KDTF-LD
- San Diego, California; United States;
- Channels: Digital: 16 (UHF); Virtual: 36;
- Branding: UniMás San Diego

Programming
- Affiliations: 36.1: UniMás; 36.17: Univision;

Ownership
- Owner: Entravision Communications; (Entravision Holdings, LLC);
- Sister stations: KBNT-CD

History
- First air date: December 11, 1997
- Former call signs: K31FC (1997–2003); KDTF-LP (2003–2010); KDTF-LD (2010); KBNT-LD (2010–2012); KTCD-LD (2012);
- Former channel numbers: Analog: 31 (UHF, 1997–2003), 36 (UHF, 2003–2010); Digital: 51 (UHF, 2010–2019);
- Call sign meaning: San Diego Telefutura

Technical information
- Licensing authority: FCC
- Facility ID: 13022
- Class: LD
- ERP: 15 kW
- HAAT: 564 m (1,850 ft)
- Transmitter coordinates: 32°41′47.1″N 116°56′12″W﻿ / ﻿32.696417°N 116.93667°W

Links
- Public license information: LMS

= KDTF-LD =

Television station in San Diego

KDTF-LD (channel 36) is a low-power television station in San Diego, California, United States, affiliated with the Spanish-language network UniMás.

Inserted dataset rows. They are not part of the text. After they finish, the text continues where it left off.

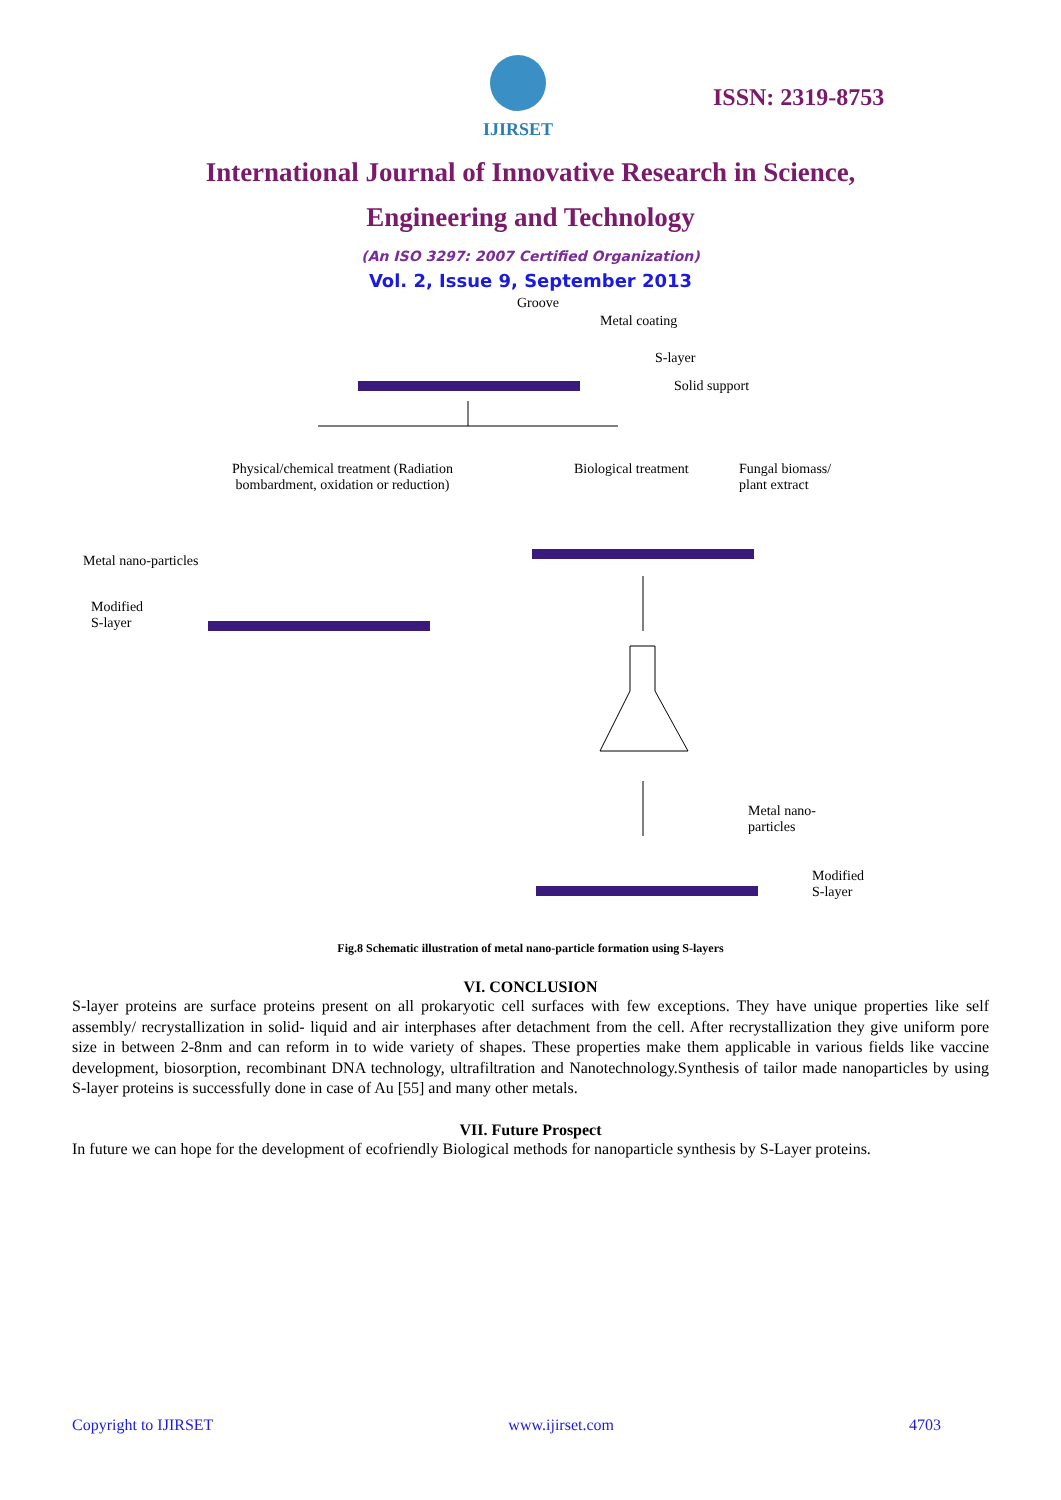IJIRSET
ISSN: 2319-8753
International Journal of Innovative Research in Science,
Engineering and Technology
(An ISO 3297: 2007 Certified Organization)
Vol. 2, Issue 9, September 2013
Groove
Metal coating
S-layer
Solid support
Physical/chemical treatment (Radiation bombardment, oxidation or reduction)
Biological treatment
Fungal biomass/
plant extract
Metal nano-particles
Modified
S-layer
Metal nano-
particles
Modified
S-layer
Fig.8 Schematic illustration of metal nano-particle formation using S-layers
VI. CONCLUSION
S-layer proteins are surface proteins present on all prokaryotic cell surfaces with few exceptions. They have unique properties like self assembly/ recrystallization in solid- liquid and air interphases after detachment from the cell. After recrystallization they give uniform pore size in between 2-8nm and can reform in to wide variety of shapes. These properties make them applicable in various fields like vaccine development, biosorption, recombinant DNA technology, ultrafiltration and Nanotechnology.Synthesis of tailor made nanoparticles by using S-layer proteins is successfully done in case of Au [55] and many other metals.
VII. Future Prospect
In future we can hope for the development of ecofriendly Biological methods for nanoparticle synthesis by S-Layer proteins.
Copyright to IJIRSET www.ijirset.com 4703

It is owned by Entravision Communications alongside Class A Univision affiliate KBNT-CD (channel 17). The two stations share studios on Ruffin Road in San Diego's Kearny Mesa section; KDTF-LD's transmitter is located on San Miguel Mountain in Spring Valley.

==History==
This station was affiliated with Telefutura, the forerunner to UniMás, sometime in 2006, after talks reportedly broke down with sister station and former UPN affiliate XHUPN (channel 49, now XHDTV-TDT).

==Subchannels==
The station's signal is multiplexed:

Subchannels of KDTF-LD
| Subchannel | Res.Tooltip Display resolution | Short name | Programming |
| 36.1 | 1080i | UniMas | UniMás |
| 36.17 | Univisn | Univision (KBNT-CD) |

KDTF began broadcasting its digital signal on UHF channel 51 on May 14, 2009, and multicasting KBNT-CA and XHDTV.